Coding agents

What’s an agent?

The definition of the term “agent” in AI has been hotly debated since at least the 1990s. For this workshop, we’ll use my preferred simple definition:

An LLM agent runs tools in a loop to achieve a goal.

The agent harness is the software that sends a prompt to a Large Language Model, checks if the model wants to use a tool, executes that tool, feeds the result back to the model, and repeats. That’s the loop.

A tool can be almost anything - a calculator, a web browser, a database query, an entire programming language.

The goal is whatever you tell the agent to achieve through prompting.

What’s a coding agent?

LLMs have been surprisingly good at writing code since GPT-3 in 2022. This makes sense when you consider that the grammatical rules of Python or JavaScript are trivial compared to human languages like Chinese and English.

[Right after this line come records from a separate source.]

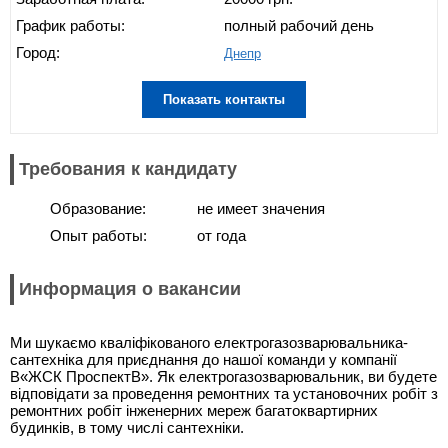
График работы:
полный рабочий день
Город:
Днепр
Показать контакты
Требования к кандидату
Образование:
не имеет значения
Опыт работы:
от года
Информация о вакансии
Ми шукаємо кваліфікованого електрогазозварювальника-
сантехніка для приєднання до нашої команди у компанії
В«ЖСК ПроспектВ». Як електрогазозварювальник, ви будете
відповідати за проведення ремонтних та установочних робіт з
ремонтних робіт інженерних мереж багатоквартирних
будинків, в тому числі сантехніки.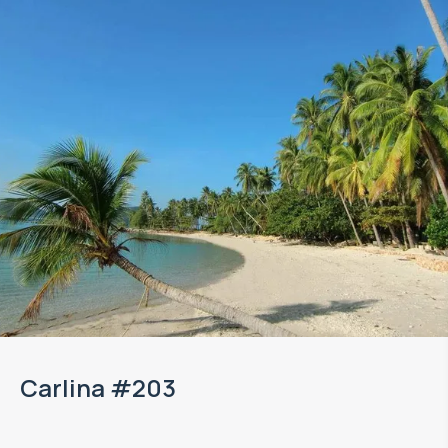
Carlina #203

They’re also notoriously prone to making mistakes. A mistake in code is bad, it means the code won’t run or, if it does, won’t do the thing you want it to do.

A coding agent solves this by being able to execute the code it writes. It can write some code, run it, see an error, fix the error, run it again, and inspect the output - all in a loop, iterating until it works.

This characteristic is transformational. It upgrades LLMs from weird fuzzy text prediction machines to systems that can almost-reliably write code and solve problems.

Anthropic and OpenAI spent most of 2025 focusing on improving the coding ability of their models. In November 2025 the release of Claude Opus 4.5 and GPT-5.1 represented a significant leap forward in coding ability, especially when the models are run within Claude Code or OpenAI’s Codex agents.

ChatGPT and Claude as coding agents

You don’t actually need Claude Code or Codex to explore the power of coding agents. The ChatGPT and Claude consumer apps both have built-in code interpreter features that can write and execute code during a conversation, in Python and other languages.

You can upload data files such as CSVs or Excel spreadsheets and ask questions about them, and the chatbot will write and then execute code to analyze the data and show you the results.

ChatGPT can also download data files directly from web search into its sandboxed container, so you can ask it to find data for you.

Let’s try that now. This should even work with the free tier of both services.

The tools we’ll use

In this workshop we’ll primarily use two terminal-based coding agents:

  • Claude Code from Anthropic - run it by typing claude in your terminal

  • Codex from OpenAI - run it by typing codex in your terminal

I’ll be using these via GitHub Codespaces. You can run them on your own machine if you prefer.